Currently, the industry generates the largest stream of PLA waste. Because of the sources (out-of-specification material, trial runs, start-up procedures, trimmings, etc.) the material flow is generally very clean and does not need specific sorting. Possible contaminants can also be easily identified. Wastes from domestic streams are by far the most complex scenario. Increasing numbers of PLA-made products will understandably impact mixed waste streams. But technical solutions are already available today: Near-infrared equipment (NIR) can effectively remove a PLA fraction from domestic streams. A study published in June 2008 by the WRAP (Waste & Resources Action Program) in England indicated that such NIR equipment could achieve a purity of 97 % at a throughput of 3mT/h. Incidentally, this purity dropped to 94 % for the PET fraction.

The question is thus not a technical one but a financial one, as low volumes of PLA waste can be presently retrieved from domestic streams. However, these volumes are on the rise in light of the ongoing research that broadens the scope of possible PLA applications. As an intermediary step between industrial and consumer waste streams, partnerships are concluded with cities or event organizers to collect PLA waste that is locally generated during a specific event (e.g. cups during a music festival or sport competition, carpets in exhibition centers, etc.). In this case, some limited contamination can be expected - usually food and drinks.
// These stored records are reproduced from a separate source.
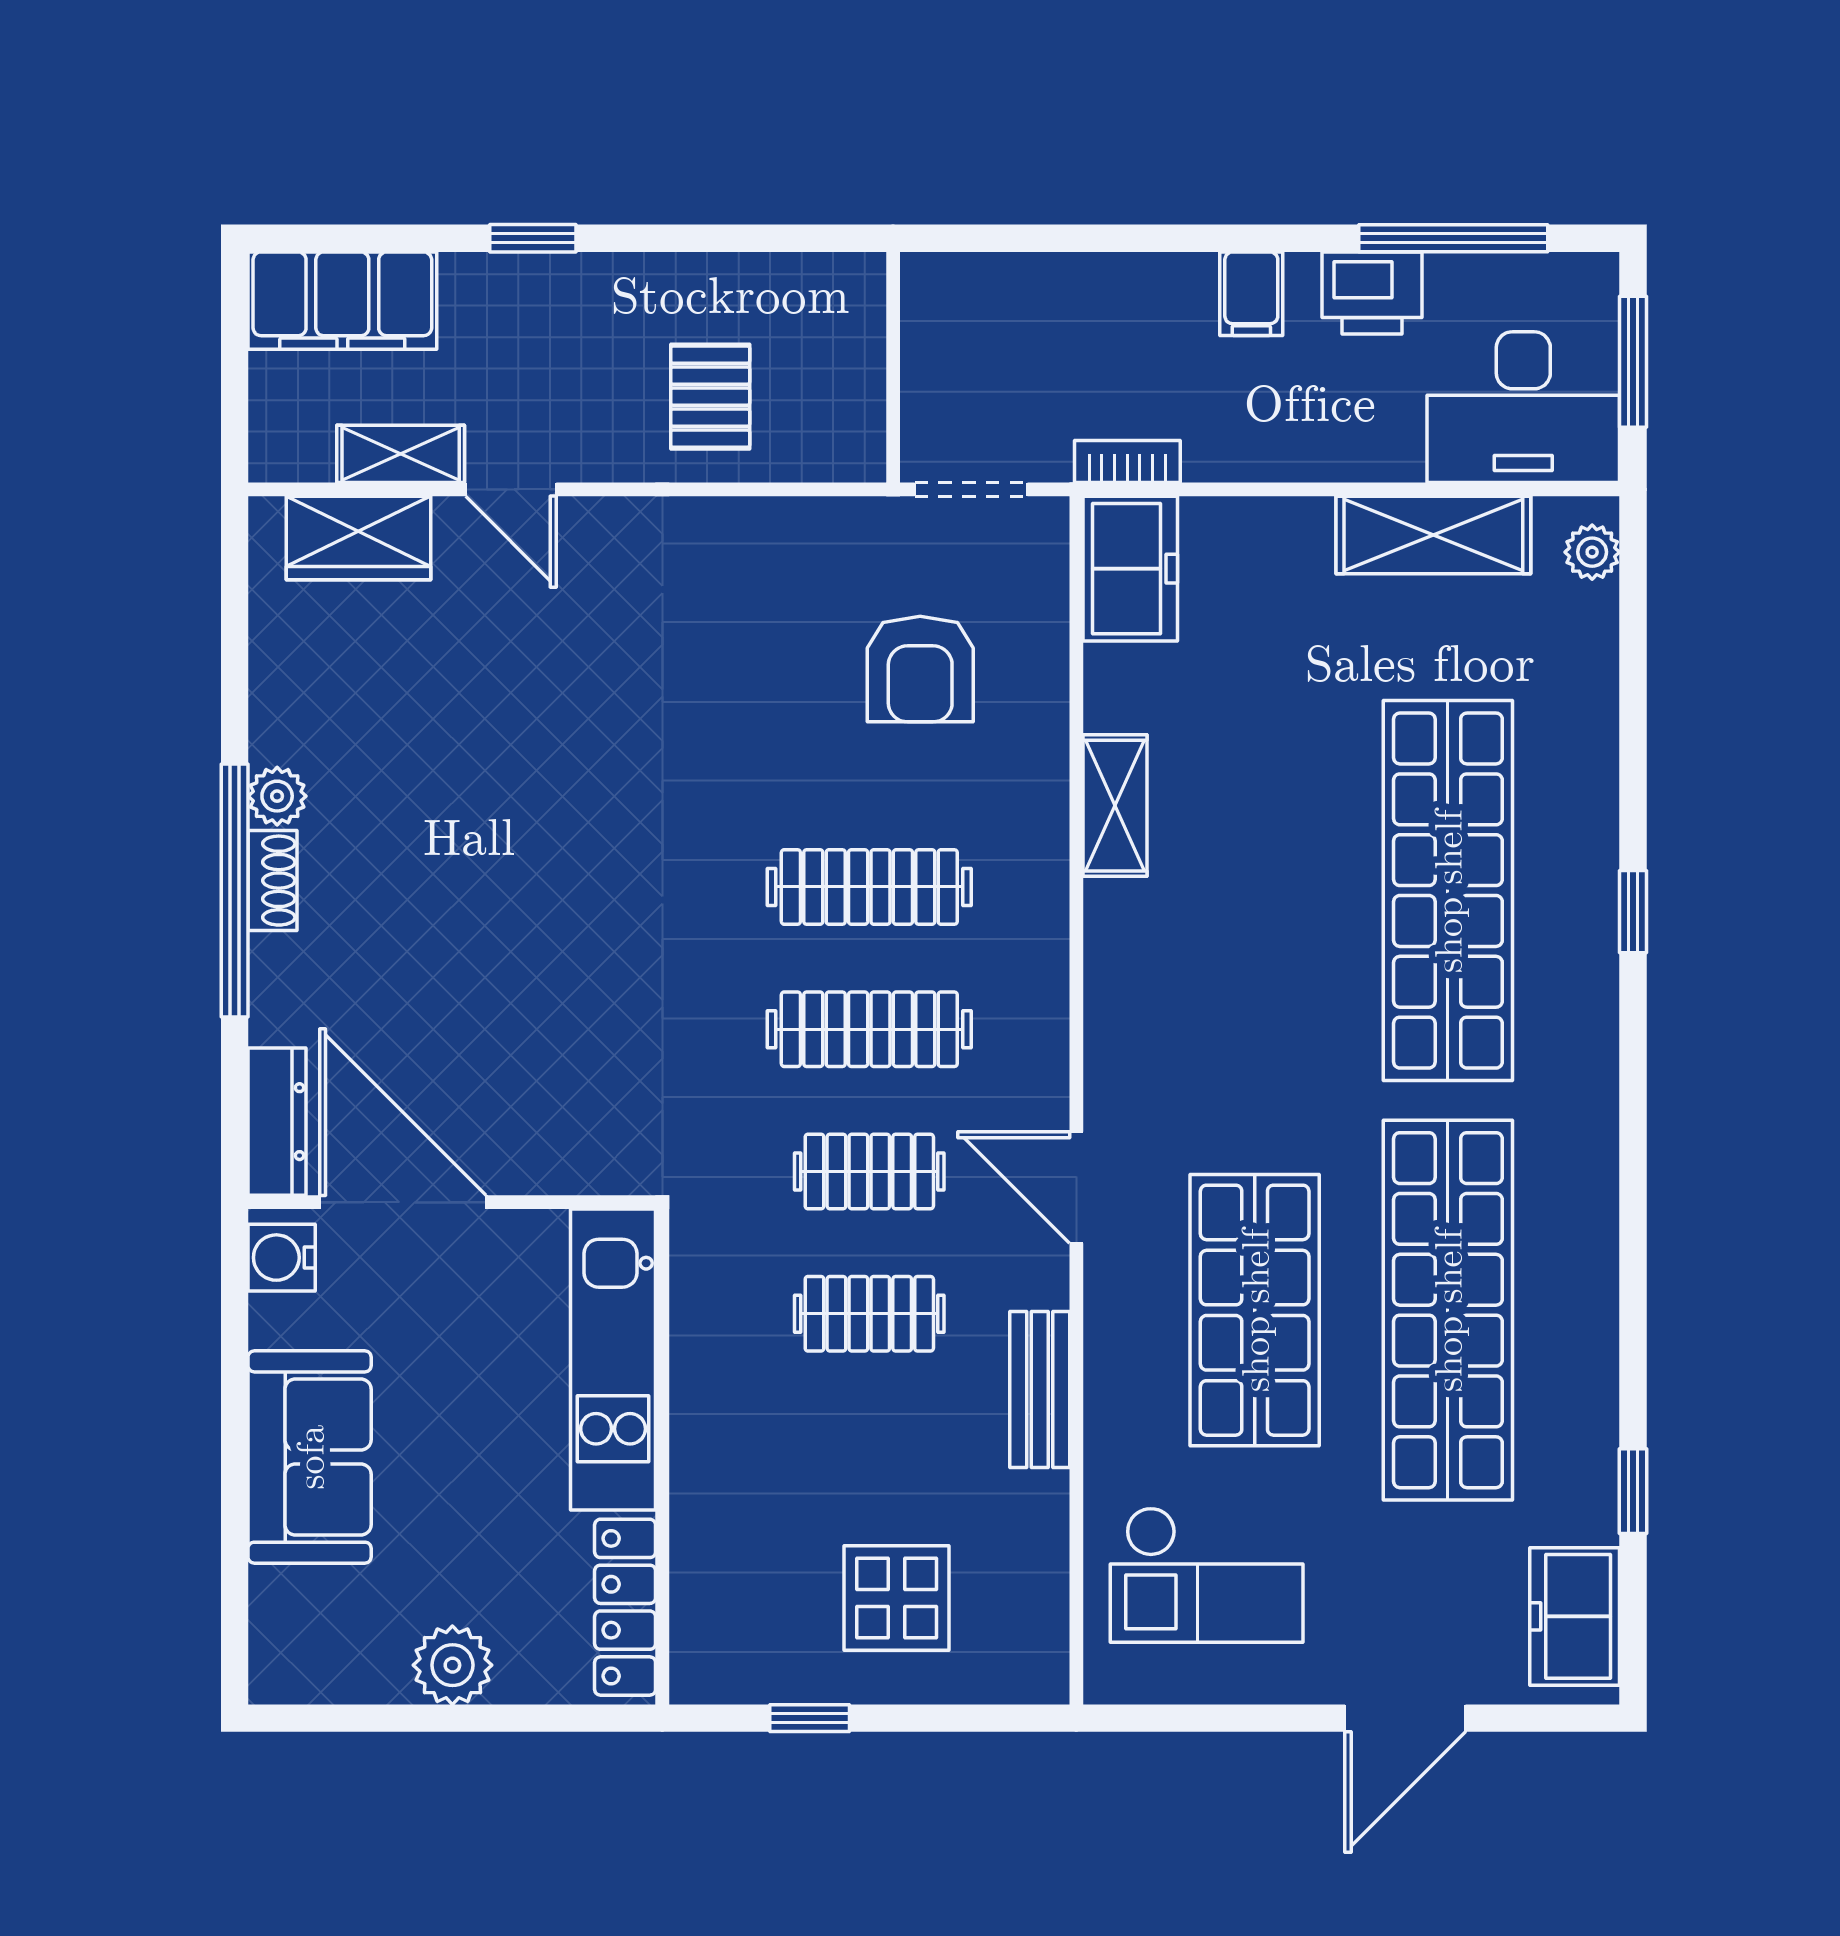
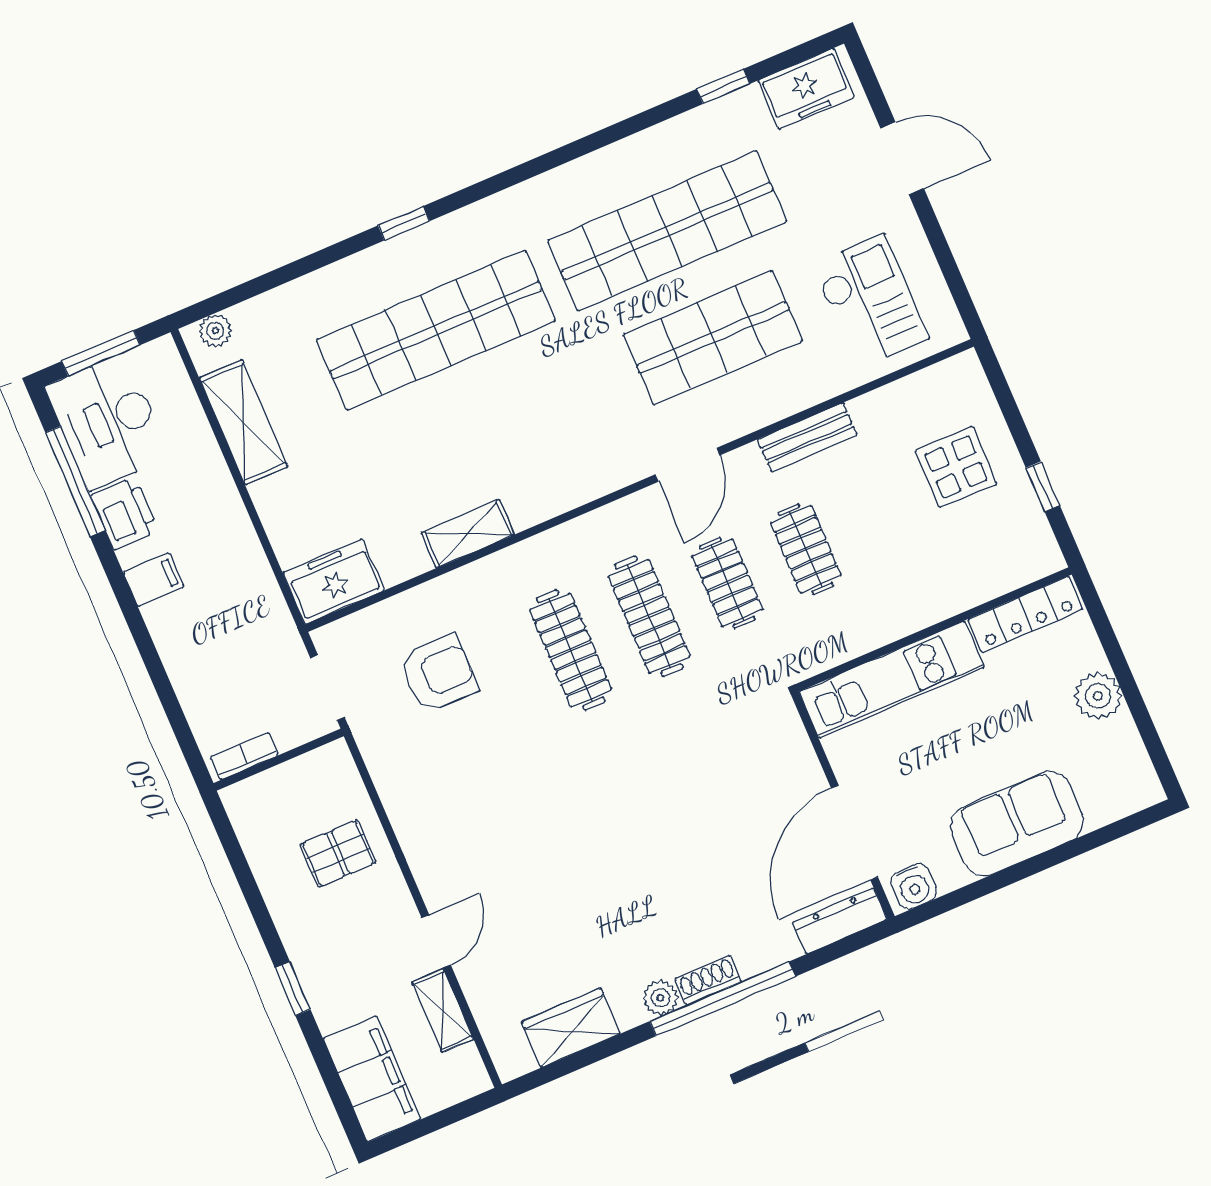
desk: (1523, 407) -> (108, 422), moved, turned 180
bookcase: (1127, 462) -> (244, 756), moved, turned 90
wardrobe: (359, 538) -> (571, 1028), moved, turned -90

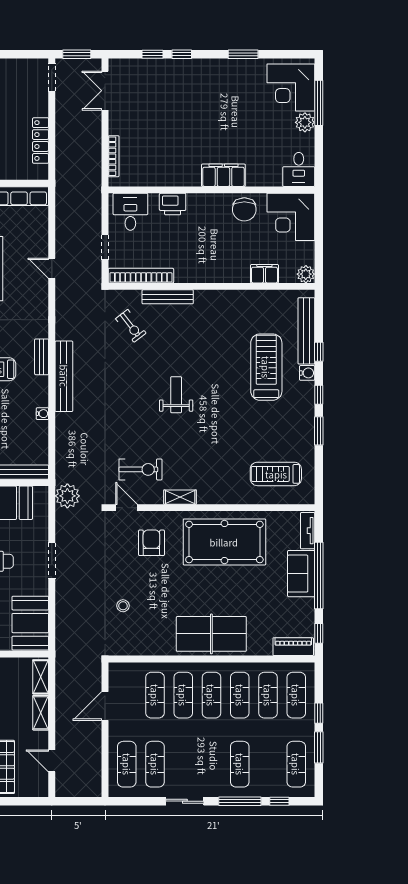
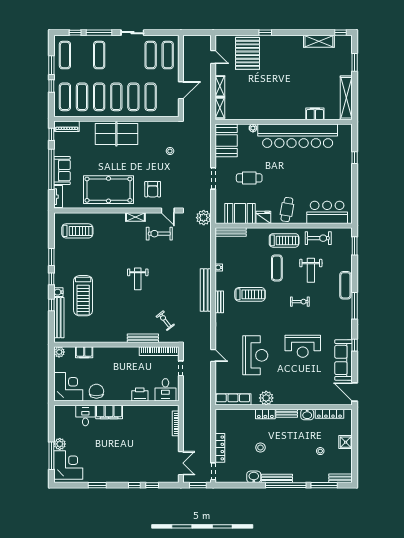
locker: (41, 141) -> (220, 448), moved
desk: (299, 169) -> (85, 415), moved

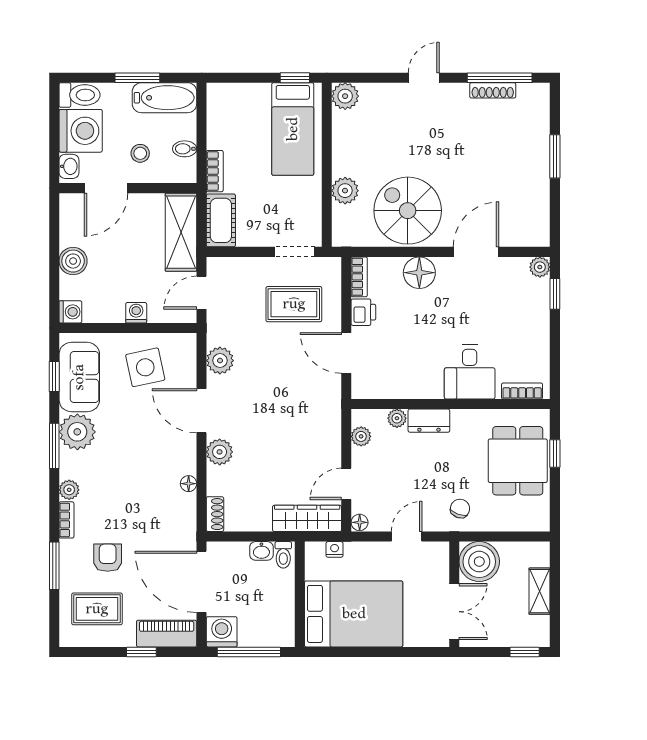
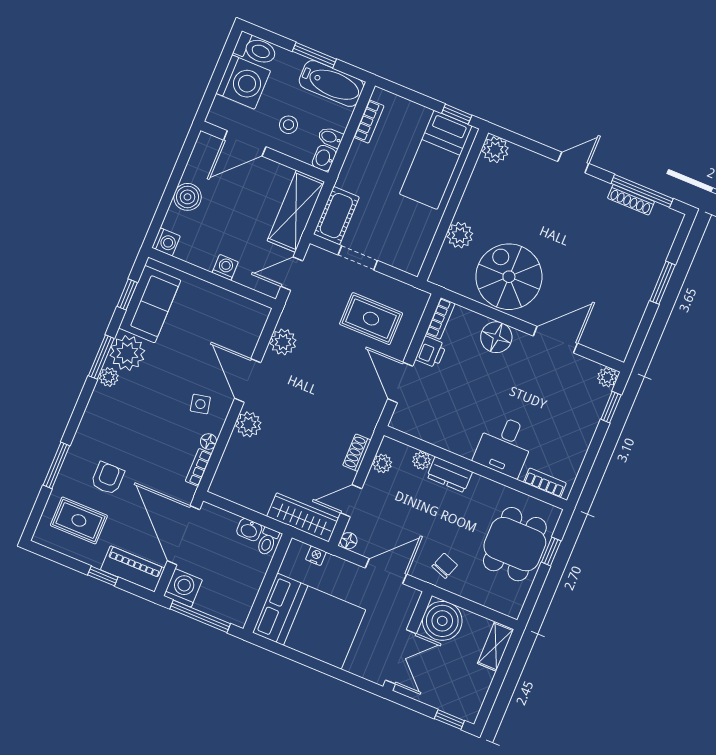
washbasin: (69, 166) -> (324, 158), moved, turned 180
bookcase: (215, 171) -> (369, 122), moved
doorway: (295, 252) -> (358, 258), moved
side table: (145, 367) -> (200, 404), moved, width x0.54, depth x0.54
plant: (69, 490) -> (109, 377), moved
shoe rack: (215, 514) -> (357, 453), moved, turned 180
bookcase: (66, 520) -> (199, 467), moved, turned 180
door: (407, 537) -> (386, 571), width x1.38
shelving: (540, 591) -> (496, 646), moved

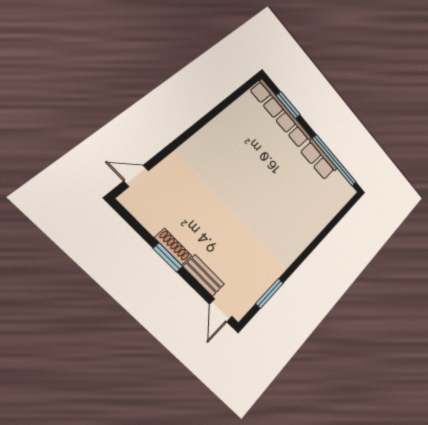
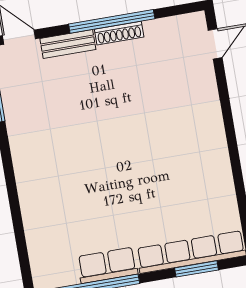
window: (168, 257) -> (112, 21), width x2.11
This is also an opportunity to educate end consumers on bioplastics and their related end-of-life options.

Current Situation

Galactic's PLA recycling unit is located in Escanaffles, Belgium, where 2,000 tons of waste material can be treated annually. The process is robust and able to handle a large scope of contaminants. However, PLA formulations are becoming increasingly more complex requiring occasional adaptations of the recycling procedures.

Environmental Impact

From a LCA's perspective, recovering the material (instead of burning or composting it) has a tremendous impact, since further land use is avoided. The percentage of PLA content in the waste mass is however a predominant factor. If the waste does contain a high percentage of organic waste with a relatively low PLA content, other options like composting should be considered. A PLA content of more than 75-80 % is required for chemical recycling.

Compared to the (avoided) production of crops, sugar extraction and conversion into lactic acid, chemical recycling not only requires a fraction of the electricity and steam previously needed but also considerably reduces the use of water. This guarantees the economical viability of such recycling model, as the recycled lactic acid costs may not exceed the manufacturing of a virgin grade.